On Younis Bashorun, we missed the building the first time. Somewhere between the number of jeeps parked in front, blocking the entrance, and the black colour of the building, we had glazed over it. We found it the second time around, after slowing down and counting numbers. There wasn’t a lot of parking available but it is Lagos after all.
My date and I strolled in on a Wednesday afternoon, so it’s understandable – though disappointing – that we didn’t meet the ‘Social House’ part of South’s name.
I do plan to return on a Friday night (if only to end the argument my date and I had about whether Lagosians willingly sit at the bar of a restaurant when there are dining seats available). The good thing about visiting on a Wednesday afternoon though, is that you get an unobstructed view of the décor.
Walking into South reminded me of some of Cape Town’s cooler restaurants. All of the wood, and the metallic black and that gorgeous gorgeous bar with a great vibe. Whoever designed this space paid attention to every corner that your eye would inevitably be drawn to. The restaurant/gastro-pub/beer concept is said to be New Orleans-inspired, but having never visited NOLA, there’s only so much I can say to their commitment to theme. There’s outdoor swing seating, individual tables and chairs on the ground and first floor. The outdoor space is perfect for small intimate birthday party gatherings.
For starters, I had the Bacon Bean Fritters (₦2,500) which is really akara stuffed with bacon and mozzarella cheese. What happens when akara visits France New Orleans? You get Bacon Bean Fritters, so of course I was curious! I suspect that it was baked, not fried like akara is – the consistent shape through the six pieces was proof.
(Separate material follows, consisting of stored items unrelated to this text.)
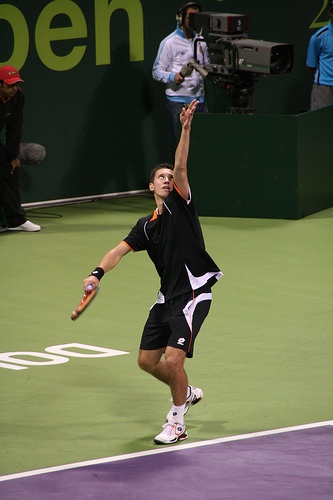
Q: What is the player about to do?
A: Hit the ball.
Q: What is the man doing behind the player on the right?
A: Filming.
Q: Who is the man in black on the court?
A: Player.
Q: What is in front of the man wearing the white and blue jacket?
A: Camera.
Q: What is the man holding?
A: Tennis racket.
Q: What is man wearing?
A: Black shirt.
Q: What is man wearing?
A: Black shorts.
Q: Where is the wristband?
A: On wrist.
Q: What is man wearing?
A: Ear phones.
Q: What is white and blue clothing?
A: Jacket.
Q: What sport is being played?
A: Tennis.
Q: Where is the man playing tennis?
A: At a tennis court.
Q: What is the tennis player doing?
A: Serving.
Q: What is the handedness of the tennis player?
A: Right handed.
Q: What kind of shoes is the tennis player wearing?
A: Tennis shoes.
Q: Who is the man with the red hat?
A: A line judge.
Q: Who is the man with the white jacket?
A: A cameraman.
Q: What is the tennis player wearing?
A: Black shirt and shorts.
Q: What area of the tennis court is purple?
A: The in-bounds area.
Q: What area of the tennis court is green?
A: The out-of-bounds area.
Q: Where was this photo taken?
A: At a tennis match.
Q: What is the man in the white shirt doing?
A: Recording with a camera.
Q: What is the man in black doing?
A: Playing tennis.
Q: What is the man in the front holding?
A: A tennis racket.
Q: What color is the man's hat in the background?
A: Red.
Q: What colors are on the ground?
A: Purple, white, and green.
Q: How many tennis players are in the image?
A: One.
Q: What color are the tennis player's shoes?
A: Black and white.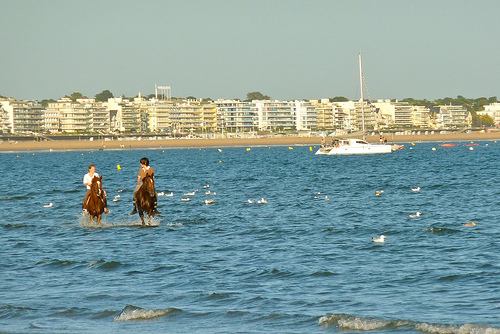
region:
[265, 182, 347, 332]
the water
It came with a pepper sauce dip, and though I did not taste the bacon, I enjoyed hitting the gooey cheese center. I really enjoyed these fritters and it took about fifteen minutes to hit our table (which is faster than I can say for most places).
Something that made our visit really good was the waiting staff. Yes, they looked good in their denim uniforms (complete with leather aprons), but they were super friendly. And it was not the kind of friendly that someone has been warned into – you get that “Oh, I’m just doing my job and my boss is standing over there” vibe a lot in Lagos. Not here. I had good conversations with the waiters who interacted with me and I promise customer service takes a restaurant from a 7 to a 9.
For the main, I was the typical boring Nigerian who ordered rice. What really pulled me in though, was the Shrimp sauce – I’m a shrimp fanatic, plus what do they say about a restaurant who can do something as basic as rice well? It’s called New Orleans Shrimp (₦7,500) – I was just trying to get as close to Solange as possible. Fresh shrimp in a creole sauce, it was okay – not spicy enough and I’d forgotten the taste immediately the meal was over. I should have gone with my gut and gotten a burger. Next time. I’ve heard many raves about the burgers.
My date had the Herb Roasted Chicken (₦5,500) which turned out to be infinitely better than my safe bet. The meal was herb-marinated oven-baked chicken with potatoes and vegetables. The chicken was amazing and very well-seasoned, tender. Yes, it was slightly dry on the inside but the sauce took my mind off that immediately. Creamy sauce with no overpowering flavours – just a nice smooth herby rhythm going on. The potatoes fell apart nicely and the skin added texture.
It felt like a nice Sunday roast and your grandma’s bosom. I’d go to South again in a heartbeat. Maybe not a heartbeat because the prices aren’t exactly drop-by-everyday friendly. But the ambience is definitely worth every Kobo that left my card. It’s a beautiful detailed space (rumour has it that it took over a year of renovation to become this) and I’d like the number of the designer, please.
Good food, warm vibes. I guess that’s as New Orleans as New Orleans in Lagos gets.